Жозе и Люсиль внимали ему, сидя напротив и подперев головы руками.

– Вы, Люсиль, считали себя серьезной дамой, которая не должна заниматься тем, для чего существует прислуга?

– Ну…

– Так. Но ведь вы прекрасно готовите! Вы просто созданы для этого! Выгоните к черту вашу кухарку! Могу поклясться, что в Париже вы чувствуете себя немного… э… не в своей тарелке. Вам больше пойдет сельская жизнь. Так что гоните к черту вашу серьезность!.. А вы, Жозе?

– А что – я? – сразу ощетинилась та, хотя уже предполагала, что станет следующим педагогическим примером в его проповеди.

– А вы… Изо всех сил сопротивляетесь тому, что горит в вас. Вы стараетесь быть мельче, слабее (я уже об этом говорил), глупее, чем вы есть на самом деле. Настанет момент, Жозе, и пламя сожжет вас изнутри, потому что вы так и не выпустили его на свободу.

– Я и не…

– Бросьте, это же видно издалека! – Себастьян величественно махнул рукой, мол, все ваши возражения – суета сует, только я один знаю истину. – Вам почаще нужно устраивать какие-нибудь встряски, вот, например, как эта, чтобы вытряхнуть из вас серьезность.

– Давайте поговорим о чем-нибудь другом!

– Ладно, не обижайтесь на меня, – вдруг спохватился он. – Мне просто жаль будет, если вы так и не сможете…

– Себастьян, а чем вы занимались в молодости? – вдруг пришла на помощь Жозе Люсиль.

– Я… – Он немного растерялся. – Торговал. Я был продавцом рыбы. – Он с прежней хитринкой в глазах смотрел на обеих женщин.

– Вы работали в…

– Да я почти и не работал. Меня заставляли.
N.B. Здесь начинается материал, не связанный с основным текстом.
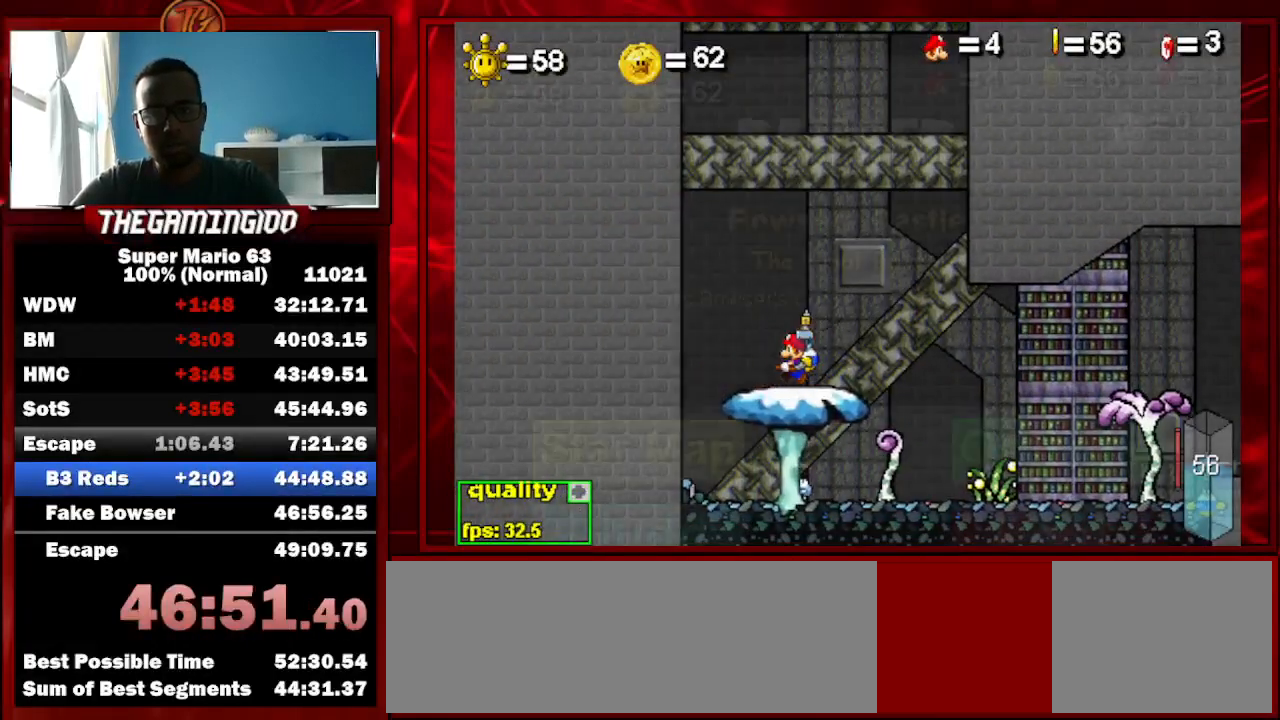
{"keys": ["c", "p", "up"], "events": [[100, "p", "up"], [167, "p", "down"], [267, "p", "up"], [333, "c", "up"], [367, "c", "down"], [367, "p", "down"]]}
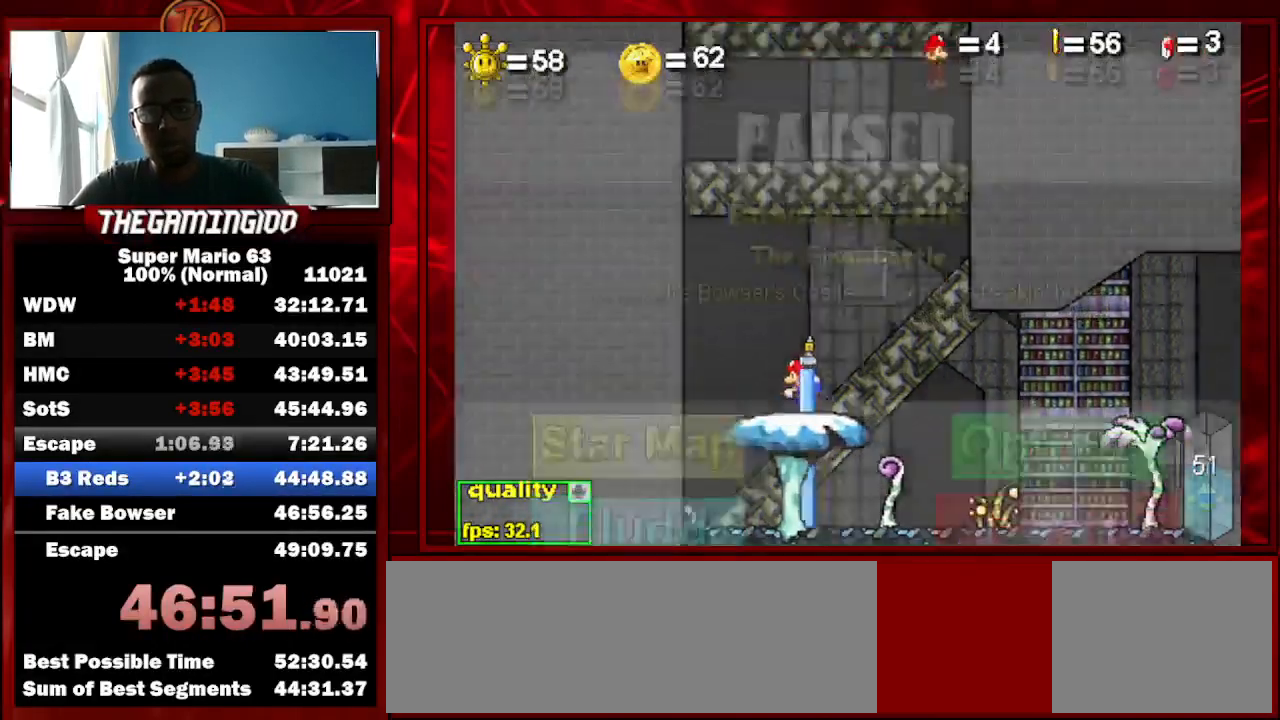
{"keys": ["up"], "events": [[133, "c", "up"], [133, "p", "up"], [200, "c", "down"], [200, "p", "down"], [300, "c", "up"], [300, "p", "up"]]}
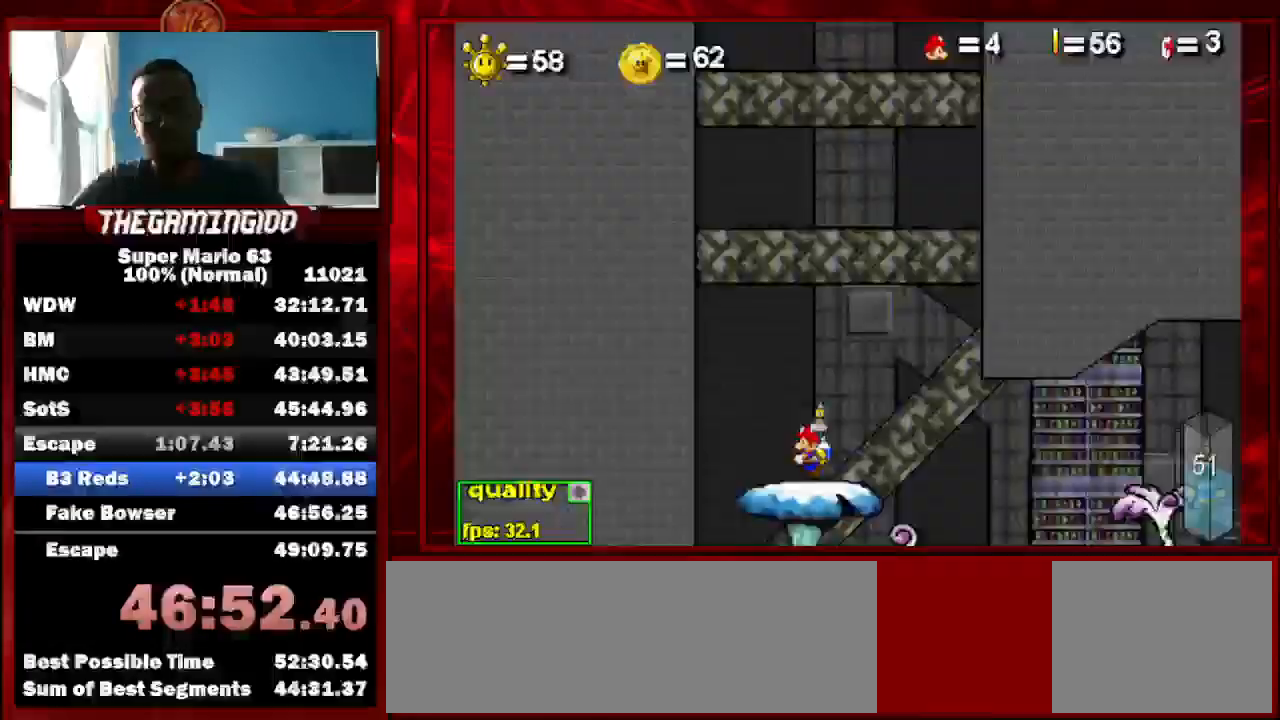
{"keys": ["up"], "events": [[400, "left", "down"], [500, "left", "up"]]}
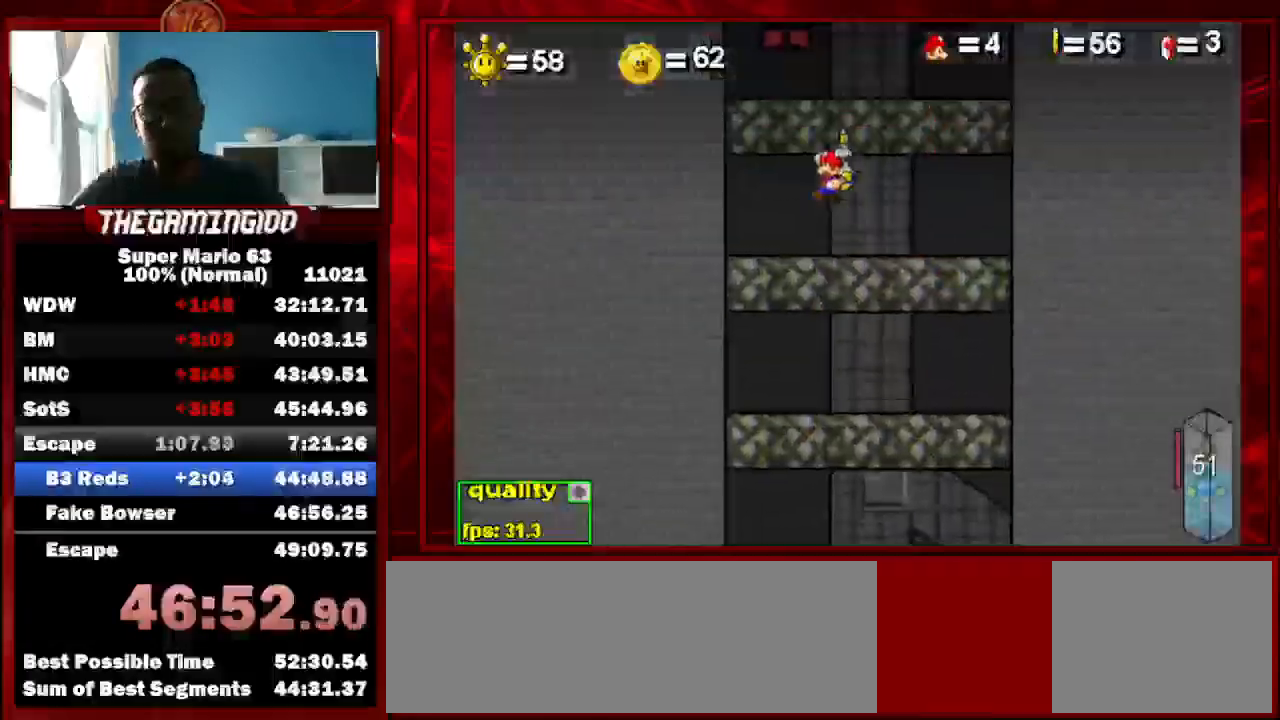
{"keys": ["c", "up"], "events": [[167, "c", "down"]]}
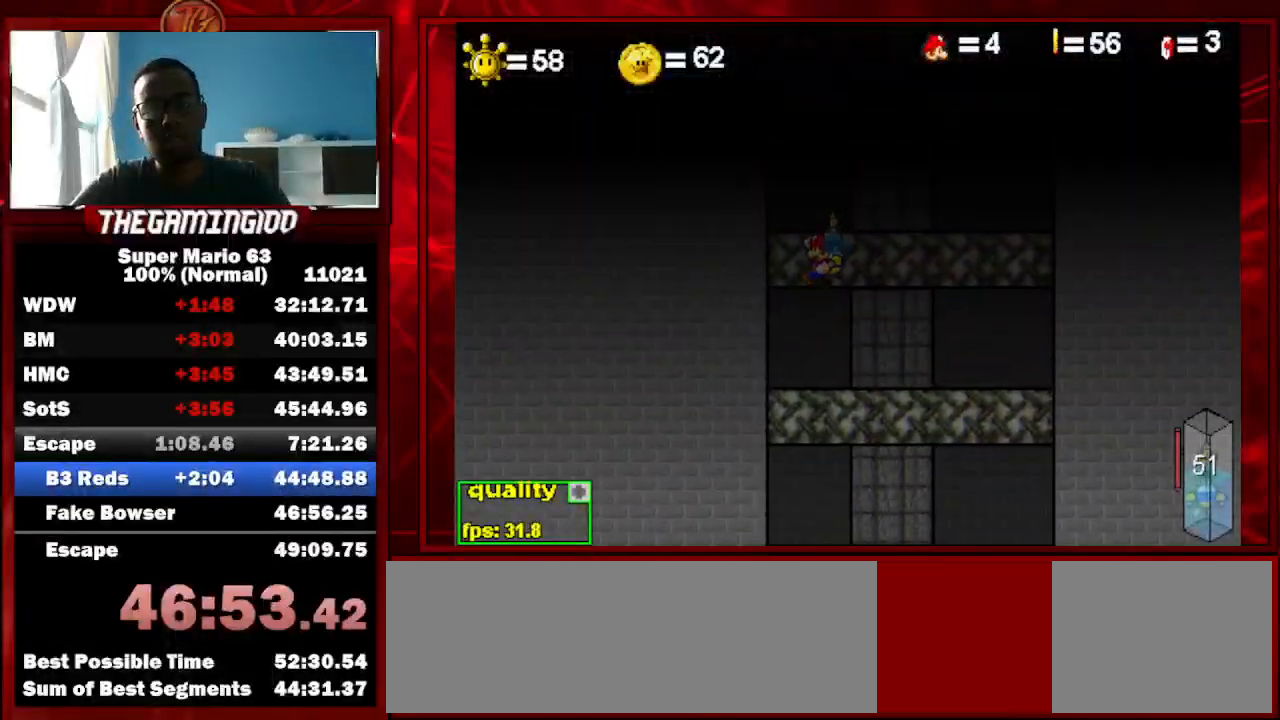
{"keys": ["c", "up"], "events": [[233, "p", "down"], [300, "p", "up"], [400, "p", "down"], [433, "p", "up"]]}
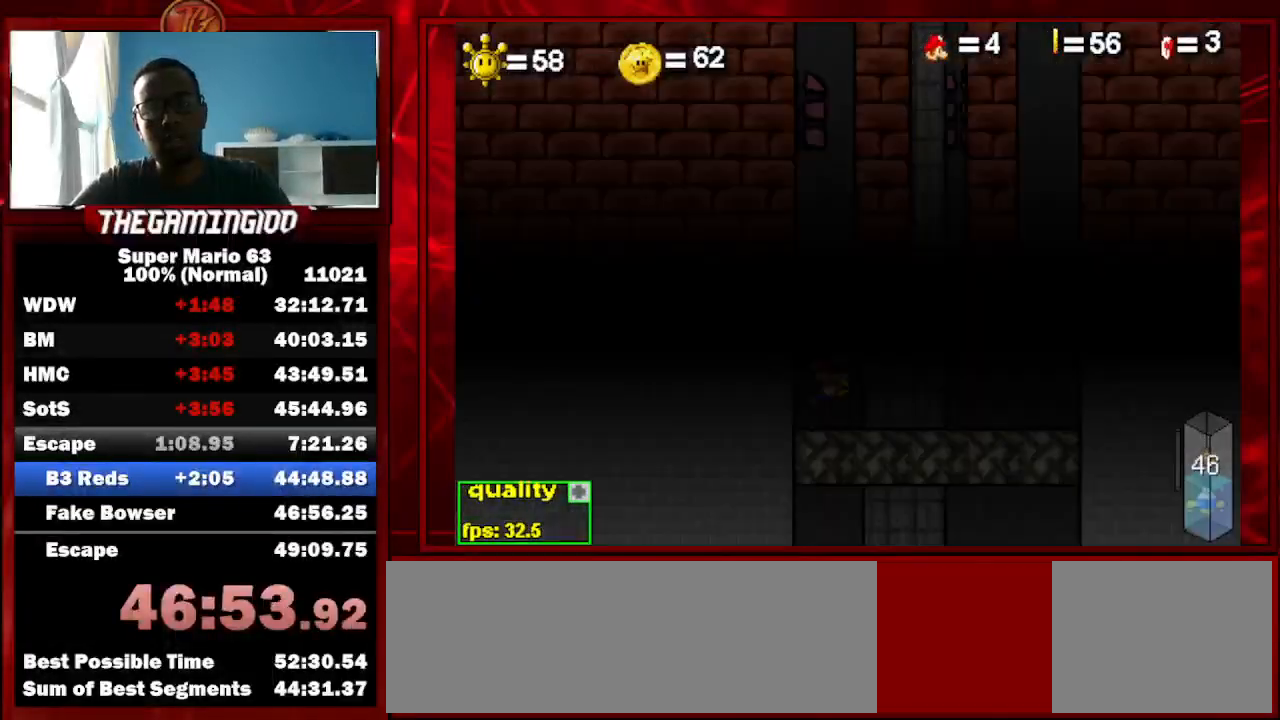
{"keys": ["c", "up"], "events": [[33, "p", "down"], [67, "p", "up"], [167, "p", "down"], [200, "p", "up"], [300, "p", "down"], [333, "p", "up"]]}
У отца был рыболовный флот – несколько кораблей, – и он хотел, чтобы я тоже занимался промыслом.

– А вы? – Жозе и Люсиль почему-то затаили дыхание.

– А я рисовал картины, и мне это нравилось, хотя и не приносило доходов в семью.

– Ух! – выдохнула Жозе. – Значит, мы с вами коллеги!

– Да что вы говорите?! – Себастьян во все глаза смотрел на нее, но тем взглядом, в котором явственно читалось, что он уже давным-давно обо всем знает, и его не удивишь.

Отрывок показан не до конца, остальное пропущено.